> **Exercise data**
○ ○ ○ ○ ○ ○ ○
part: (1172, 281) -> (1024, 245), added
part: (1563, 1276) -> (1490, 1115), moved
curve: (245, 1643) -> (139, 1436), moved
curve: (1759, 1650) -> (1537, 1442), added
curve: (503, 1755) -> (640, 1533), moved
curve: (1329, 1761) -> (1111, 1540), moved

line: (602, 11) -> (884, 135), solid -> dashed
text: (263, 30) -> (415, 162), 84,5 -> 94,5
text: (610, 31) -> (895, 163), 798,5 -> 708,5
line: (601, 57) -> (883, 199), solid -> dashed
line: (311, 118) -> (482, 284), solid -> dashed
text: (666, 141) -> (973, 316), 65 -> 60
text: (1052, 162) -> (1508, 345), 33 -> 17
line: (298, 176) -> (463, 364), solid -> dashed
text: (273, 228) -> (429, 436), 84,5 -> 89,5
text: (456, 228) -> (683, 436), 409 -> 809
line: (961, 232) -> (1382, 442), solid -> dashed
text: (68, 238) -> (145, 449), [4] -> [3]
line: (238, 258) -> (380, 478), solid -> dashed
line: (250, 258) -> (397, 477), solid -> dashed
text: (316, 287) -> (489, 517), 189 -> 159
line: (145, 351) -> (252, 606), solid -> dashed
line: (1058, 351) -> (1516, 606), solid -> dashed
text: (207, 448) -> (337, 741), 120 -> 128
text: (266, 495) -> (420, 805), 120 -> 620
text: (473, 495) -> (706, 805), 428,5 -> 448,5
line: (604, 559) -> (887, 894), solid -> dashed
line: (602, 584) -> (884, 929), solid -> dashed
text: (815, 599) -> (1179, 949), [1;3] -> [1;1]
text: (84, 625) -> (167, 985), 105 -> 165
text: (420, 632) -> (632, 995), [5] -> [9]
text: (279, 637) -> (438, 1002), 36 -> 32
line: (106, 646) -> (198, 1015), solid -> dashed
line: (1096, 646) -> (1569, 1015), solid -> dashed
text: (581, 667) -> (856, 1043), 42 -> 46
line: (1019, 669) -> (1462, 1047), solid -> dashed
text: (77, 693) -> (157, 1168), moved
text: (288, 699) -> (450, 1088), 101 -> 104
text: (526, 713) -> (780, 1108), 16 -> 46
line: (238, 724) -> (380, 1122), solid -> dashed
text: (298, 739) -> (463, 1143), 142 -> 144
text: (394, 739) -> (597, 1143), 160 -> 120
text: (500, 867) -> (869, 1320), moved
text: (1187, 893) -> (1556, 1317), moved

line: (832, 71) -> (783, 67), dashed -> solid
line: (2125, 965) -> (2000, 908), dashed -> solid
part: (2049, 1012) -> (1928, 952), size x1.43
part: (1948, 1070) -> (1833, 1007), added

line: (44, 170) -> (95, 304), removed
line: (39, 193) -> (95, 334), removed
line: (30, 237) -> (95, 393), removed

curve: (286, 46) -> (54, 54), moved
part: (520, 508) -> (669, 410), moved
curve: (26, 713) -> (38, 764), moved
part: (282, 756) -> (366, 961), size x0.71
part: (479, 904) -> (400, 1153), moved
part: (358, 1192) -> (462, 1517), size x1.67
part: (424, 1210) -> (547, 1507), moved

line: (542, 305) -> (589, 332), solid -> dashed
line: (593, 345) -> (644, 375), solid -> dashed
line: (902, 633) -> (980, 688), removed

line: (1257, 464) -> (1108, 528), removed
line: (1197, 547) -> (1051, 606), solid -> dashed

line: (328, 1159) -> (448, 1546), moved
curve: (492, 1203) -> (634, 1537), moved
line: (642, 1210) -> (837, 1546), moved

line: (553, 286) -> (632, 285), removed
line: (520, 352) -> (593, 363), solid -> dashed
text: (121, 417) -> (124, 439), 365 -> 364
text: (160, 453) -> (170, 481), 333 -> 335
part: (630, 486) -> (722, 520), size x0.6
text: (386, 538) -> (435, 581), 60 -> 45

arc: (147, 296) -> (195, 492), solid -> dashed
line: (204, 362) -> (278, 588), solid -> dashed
○ ○ ○ ○ ○ ○ ○
> **Work instruction**
Only the lines from the one with "line: (832, 71) -> (783, 67), dashed -> solid" through the final line above should be repeated, each exactly as written.

> **Result**
line: (832, 71) -> (783, 67), dashed -> solid
line: (2125, 965) -> (2000, 908), dashed -> solid
part: (2049, 1012) -> (1928, 952), size x1.43
part: (1948, 1070) -> (1833, 1007), added

line: (44, 170) -> (95, 304), removed
line: (39, 193) -> (95, 334), removed
line: (30, 237) -> (95, 393), removed

curve: (286, 46) -> (54, 54), moved
part: (520, 508) -> (669, 410), moved
curve: (26, 713) -> (38, 764), moved
part: (282, 756) -> (366, 961), size x0.71
part: (479, 904) -> (400, 1153), moved
part: (358, 1192) -> (462, 1517), size x1.67
part: (424, 1210) -> (547, 1507), moved

line: (542, 305) -> (589, 332), solid -> dashed
line: (593, 345) -> (644, 375), solid -> dashed
line: (902, 633) -> (980, 688), removed

line: (1257, 464) -> (1108, 528), removed
line: (1197, 547) -> (1051, 606), solid -> dashed

line: (328, 1159) -> (448, 1546), moved
curve: (492, 1203) -> (634, 1537), moved
line: (642, 1210) -> (837, 1546), moved

line: (553, 286) -> (632, 285), removed
line: (520, 352) -> (593, 363), solid -> dashed
text: (121, 417) -> (124, 439), 365 -> 364
text: (160, 453) -> (170, 481), 333 -> 335
part: (630, 486) -> (722, 520), size x0.6
text: (386, 538) -> (435, 581), 60 -> 45

arc: (147, 296) -> (195, 492), solid -> dashed
line: (204, 362) -> (278, 588), solid -> dashed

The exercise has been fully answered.